* **The request**: Reproduce the following data verbatim, line for line, and omit the pictures from your output.
begin Material to process
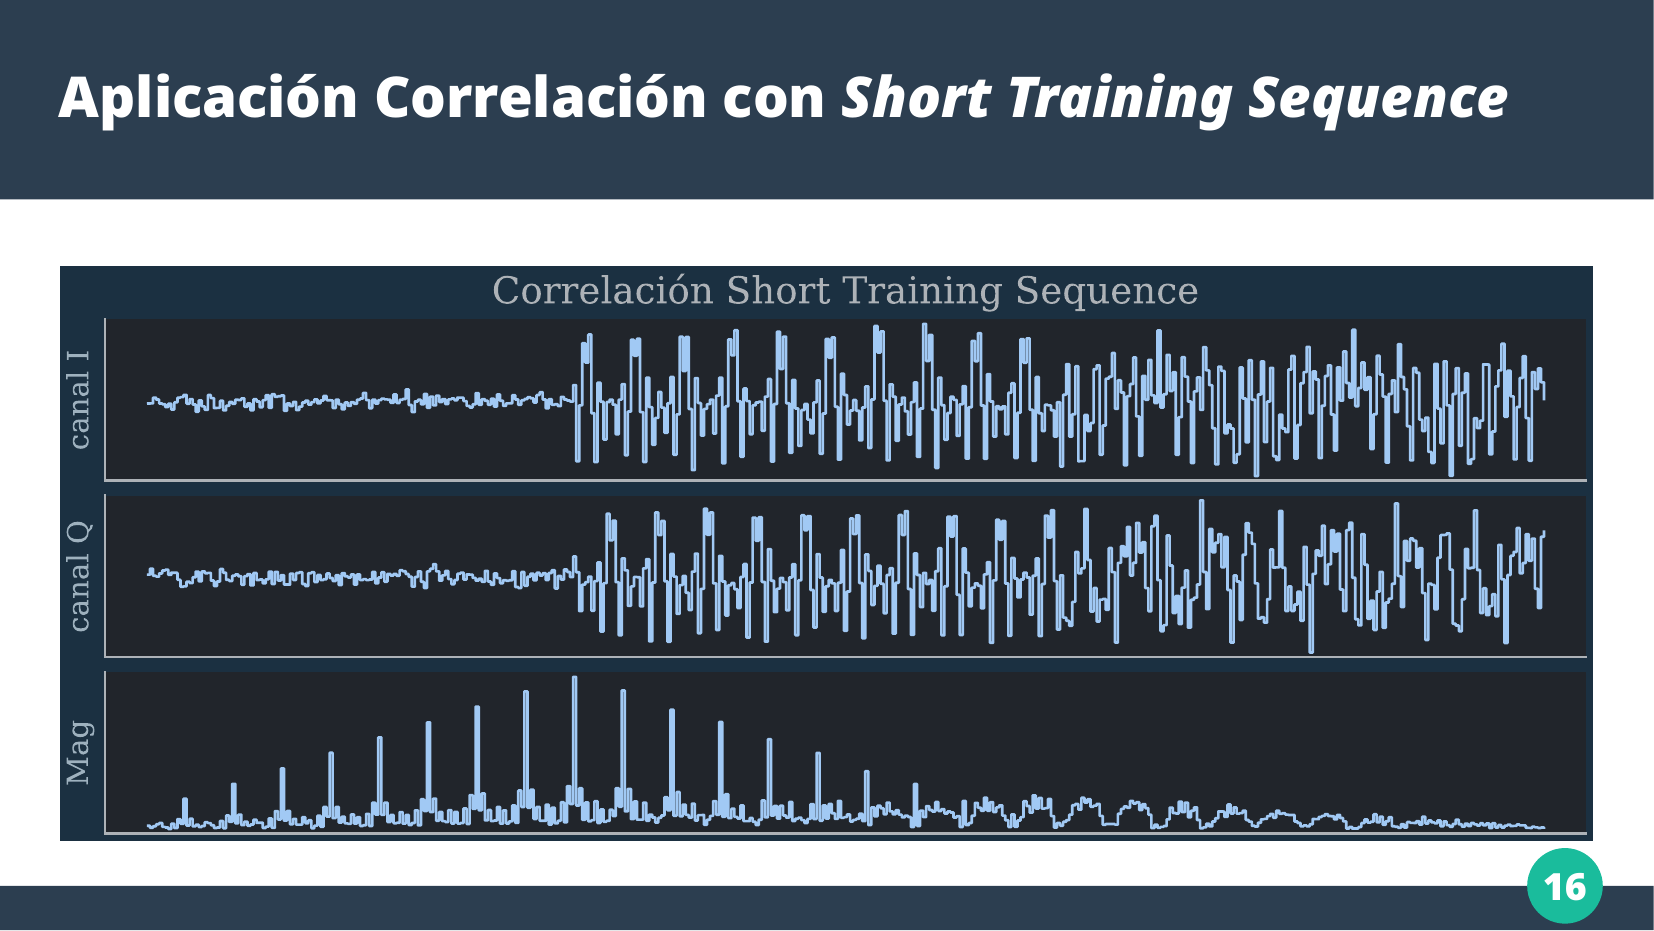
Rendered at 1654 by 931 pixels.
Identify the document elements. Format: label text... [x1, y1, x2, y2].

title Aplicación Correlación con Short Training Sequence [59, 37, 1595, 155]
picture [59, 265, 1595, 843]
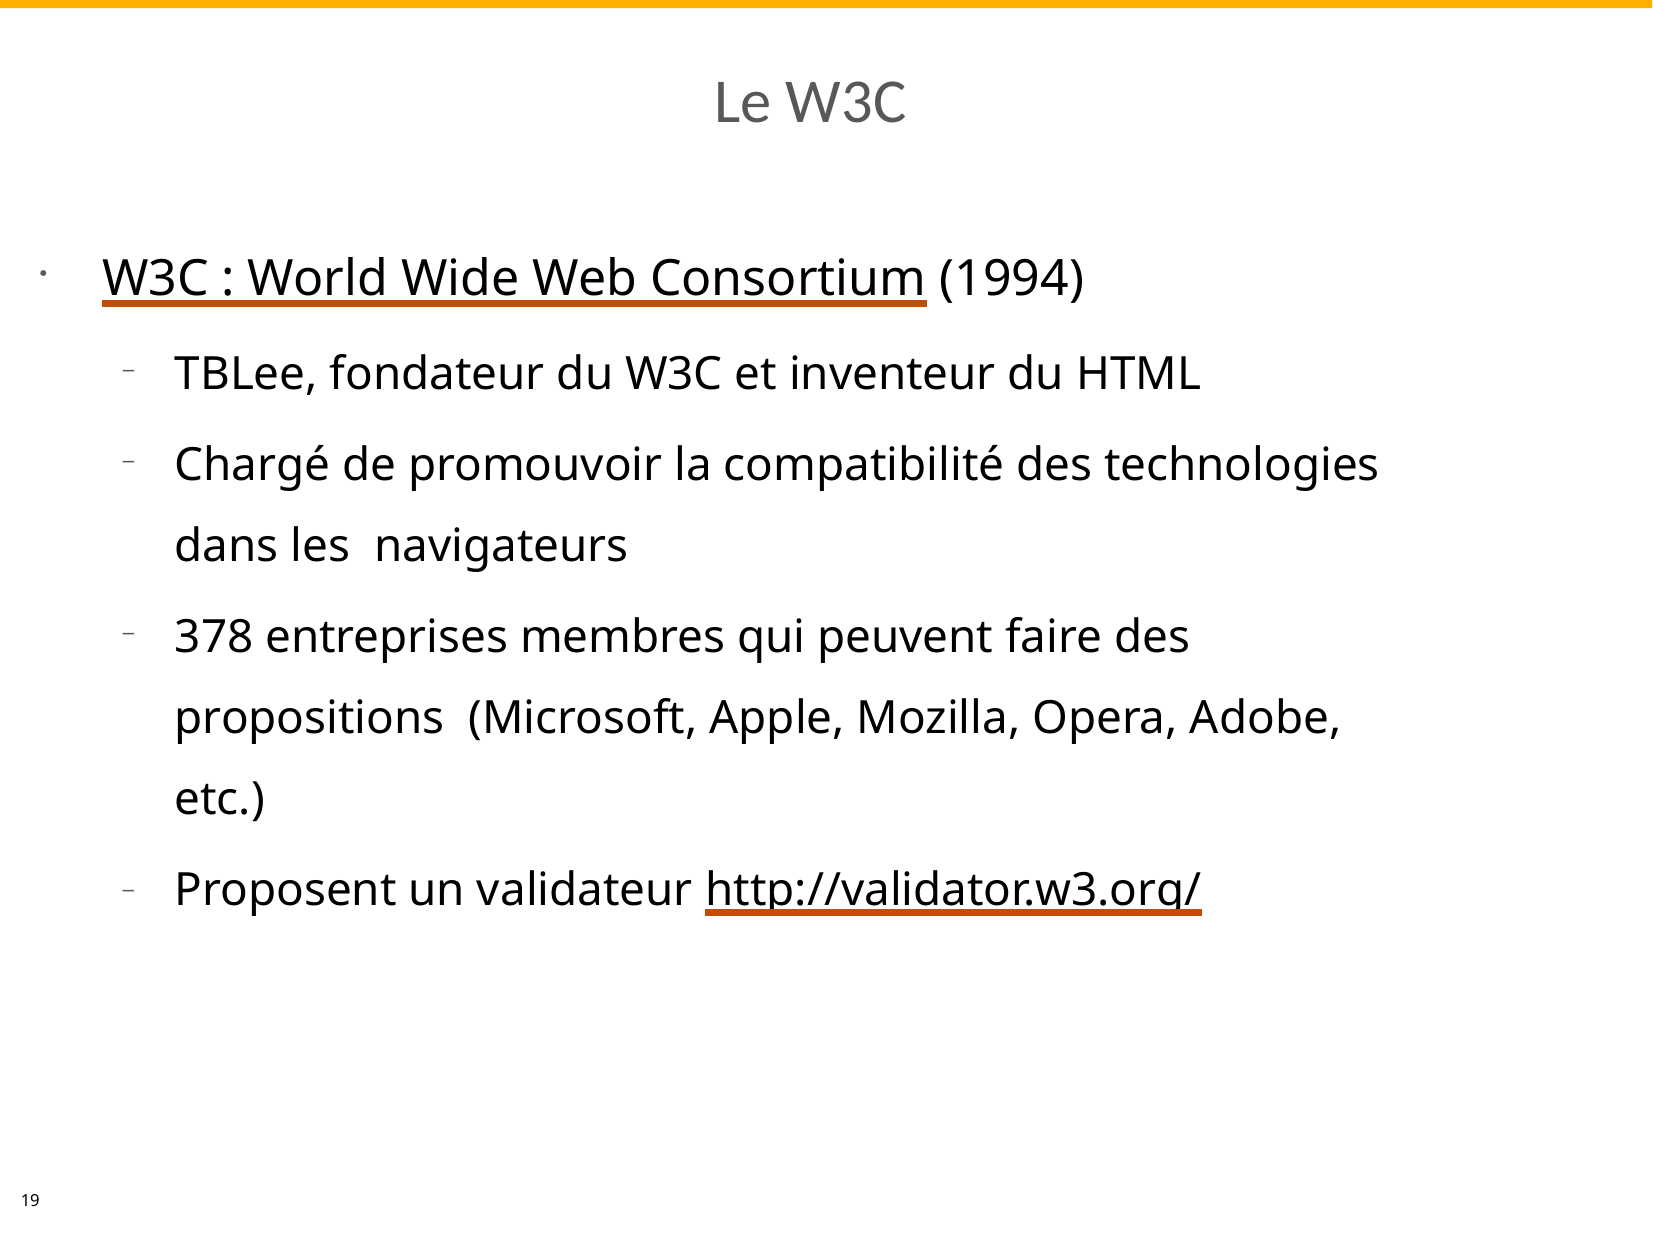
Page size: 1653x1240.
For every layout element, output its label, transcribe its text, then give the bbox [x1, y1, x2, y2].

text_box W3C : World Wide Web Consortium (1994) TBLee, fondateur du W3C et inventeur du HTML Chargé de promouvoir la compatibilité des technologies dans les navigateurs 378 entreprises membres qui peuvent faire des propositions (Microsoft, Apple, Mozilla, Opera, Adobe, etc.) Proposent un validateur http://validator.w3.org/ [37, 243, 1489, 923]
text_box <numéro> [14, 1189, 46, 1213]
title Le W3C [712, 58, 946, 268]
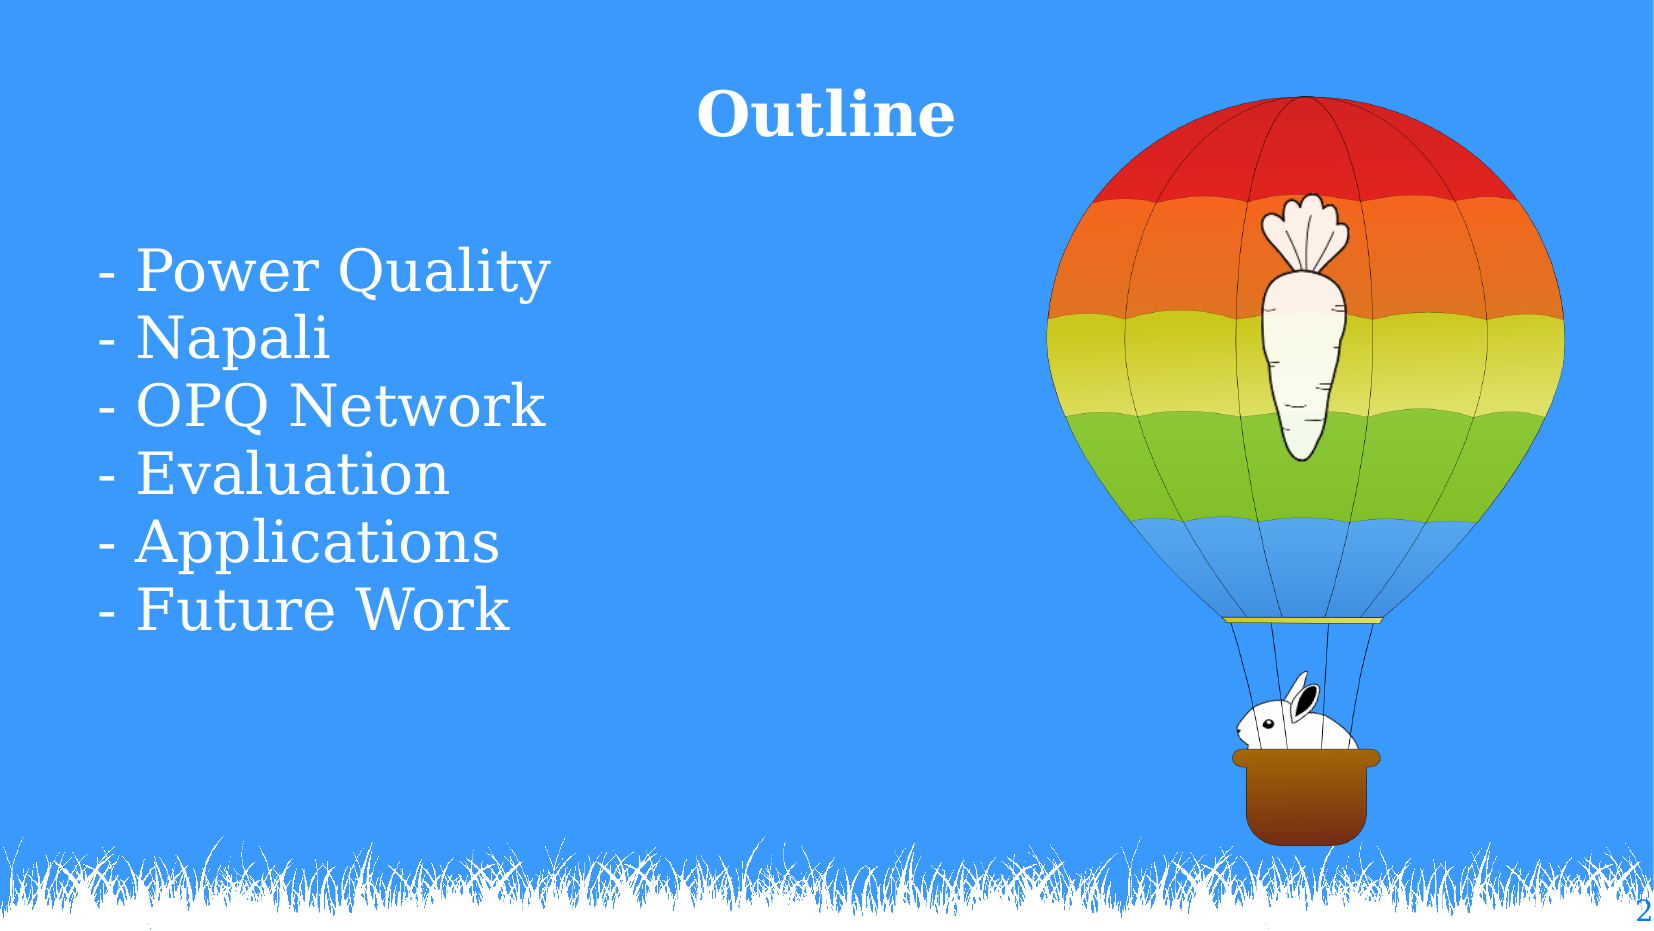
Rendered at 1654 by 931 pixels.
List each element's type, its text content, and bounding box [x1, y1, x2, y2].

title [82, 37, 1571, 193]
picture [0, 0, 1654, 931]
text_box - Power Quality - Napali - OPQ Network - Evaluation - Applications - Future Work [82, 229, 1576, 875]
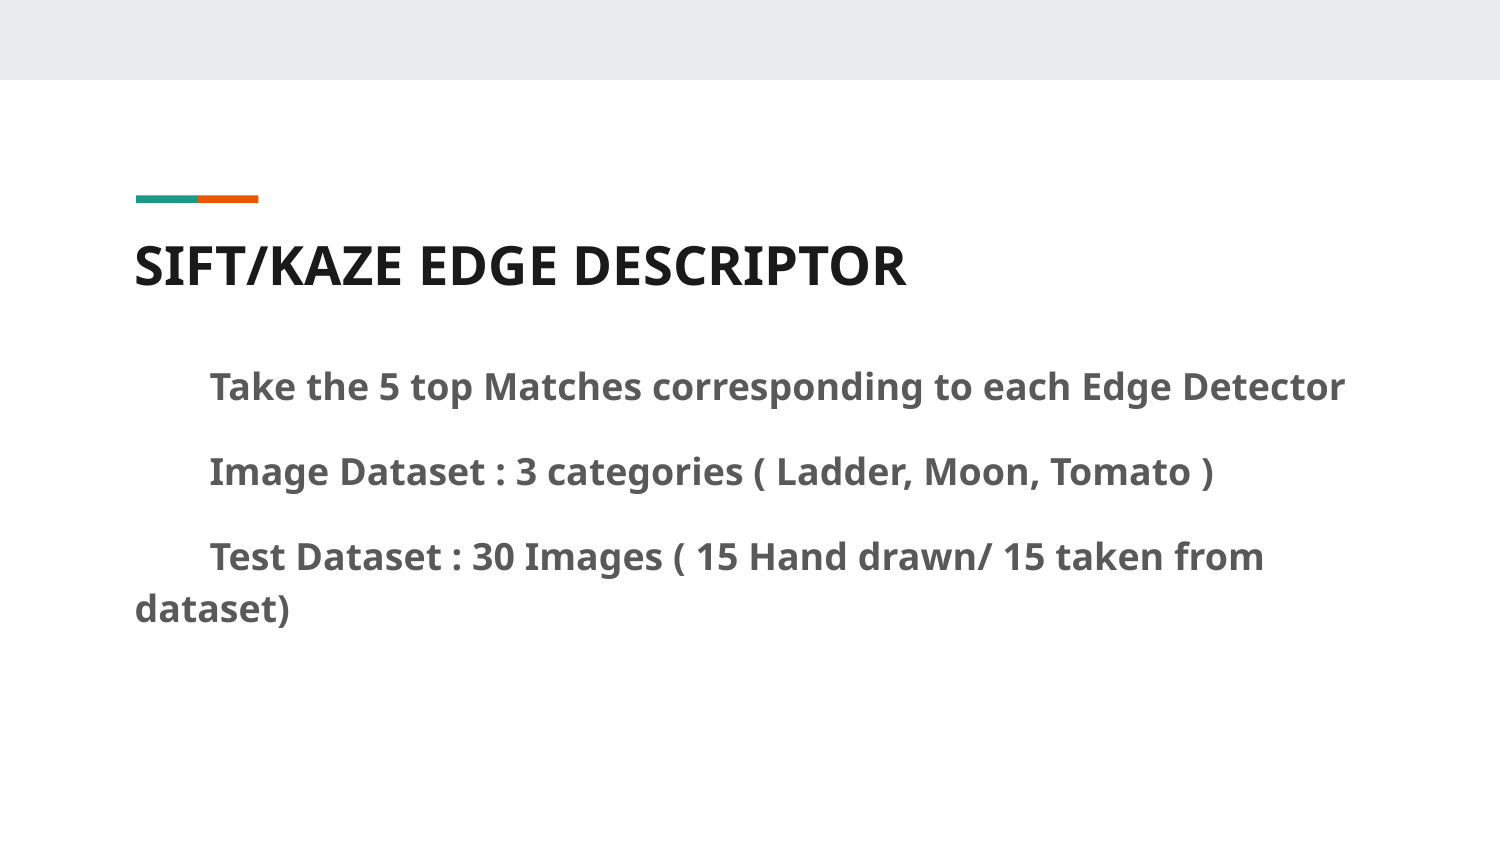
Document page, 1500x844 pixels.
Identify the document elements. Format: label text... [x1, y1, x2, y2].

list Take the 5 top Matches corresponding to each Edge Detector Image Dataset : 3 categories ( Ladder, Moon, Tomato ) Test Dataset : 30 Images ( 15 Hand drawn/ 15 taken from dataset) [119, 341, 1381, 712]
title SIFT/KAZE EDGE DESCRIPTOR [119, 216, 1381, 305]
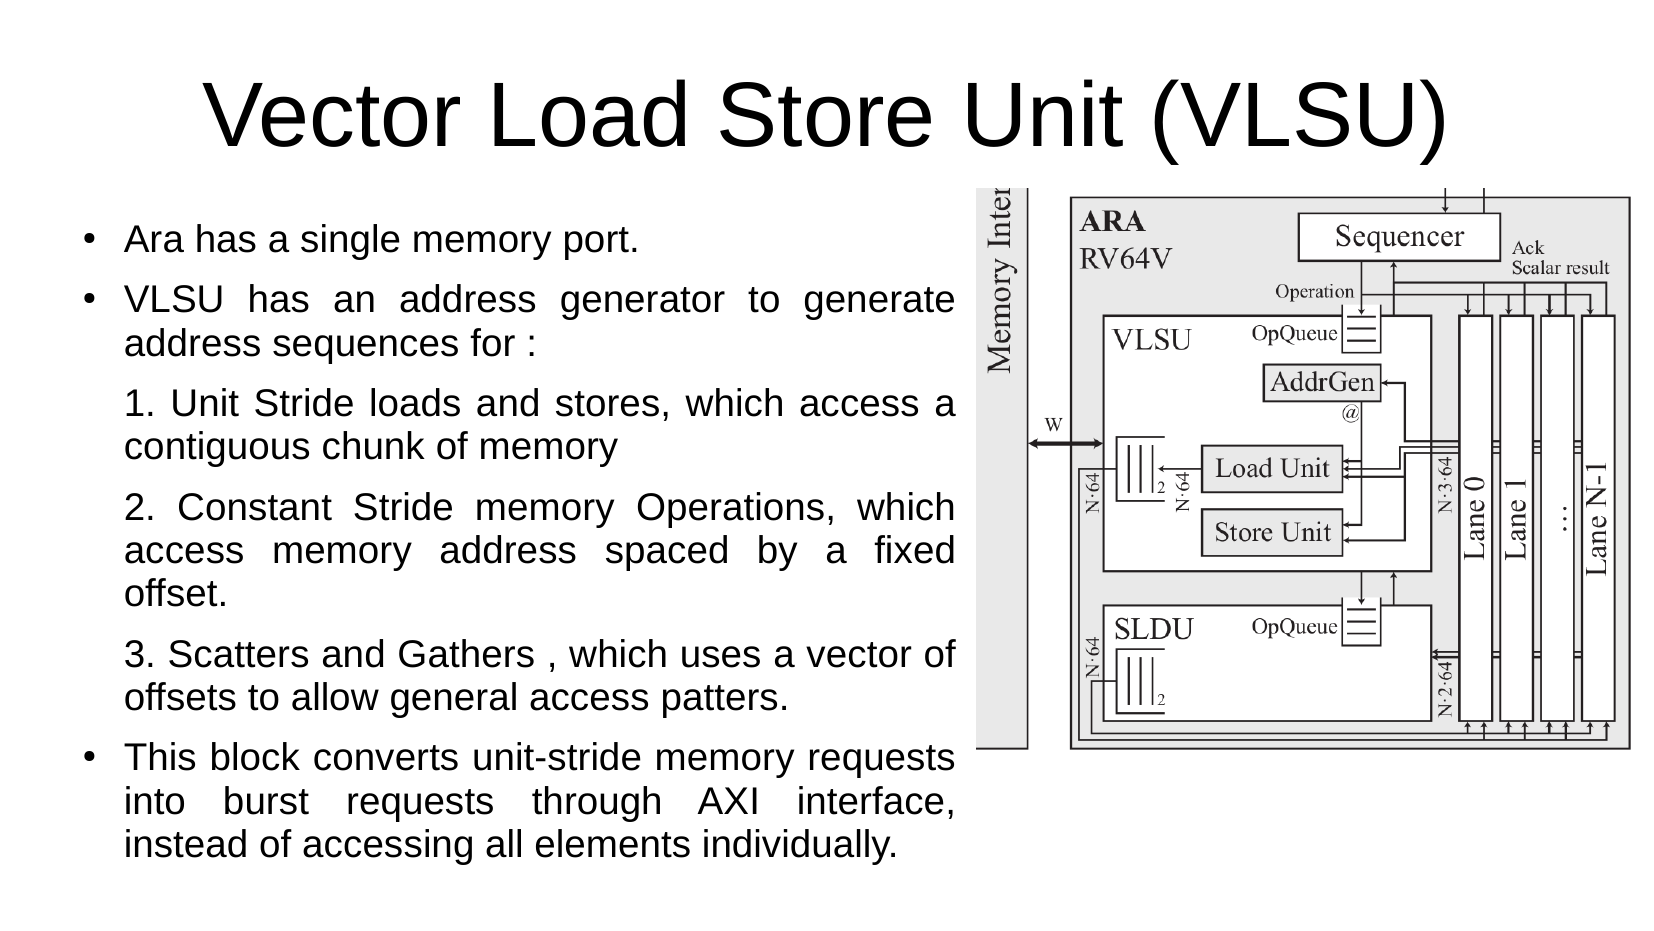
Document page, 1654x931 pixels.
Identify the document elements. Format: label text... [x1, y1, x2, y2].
end Material to process
* **Solution to the exercise**:
Rendered at 1654 by 931 pixels.
Identify the document elements. Format: label text... [x1, y1, x2, y2].

title Aplicación Correlación con Short Training Sequence [59, 37, 1595, 155]
picture [59, 265, 1595, 843]
Page size: 1653x1240.
For every layout element, output its label, transcribe its text, then give the bbox [x1, y1, x2, y2].

text_box W3C : World Wide Web Consortium (1994) TBLee, fondateur du W3C et inventeur du HTML Chargé de promouvoir la compatibilité des technologies dans les navigateurs 378 entreprises membres qui peuvent faire des propositions (Microsoft, Apple, Mozilla, Opera, Adobe, etc.) Proposent un validateur http://validator.w3.org/ [37, 243, 1489, 923]
text_box <numéro> [14, 1189, 46, 1213]
title Le W3C [712, 58, 946, 268]
Rendered at 1654 by 931 pixels.
List each element's type, its text content, and bounding box [x1, y1, x2, y2].

title [82, 37, 1571, 193]
picture [0, 0, 1654, 931]
text_box - Power Quality - Napali - OPQ Network - Evaluation - Applications - Future Work [82, 229, 1576, 875]
Document page, 1500x844 pixels.
Identify the document elements. Format: label text... [x1, y1, x2, y2].

list Take the 5 top Matches corresponding to each Edge Detector Image Dataset : 3 categories ( Ladder, Moon, Tomato ) Test Dataset : 30 Images ( 15 Hand drawn/ 15 taken from dataset) [119, 341, 1381, 712]
title SIFT/KAZE EDGE DESCRIPTOR [119, 216, 1381, 305]
Document page, 1654x931 pixels.
Identify the document elements. Format: label text... [x1, y1, x2, y2].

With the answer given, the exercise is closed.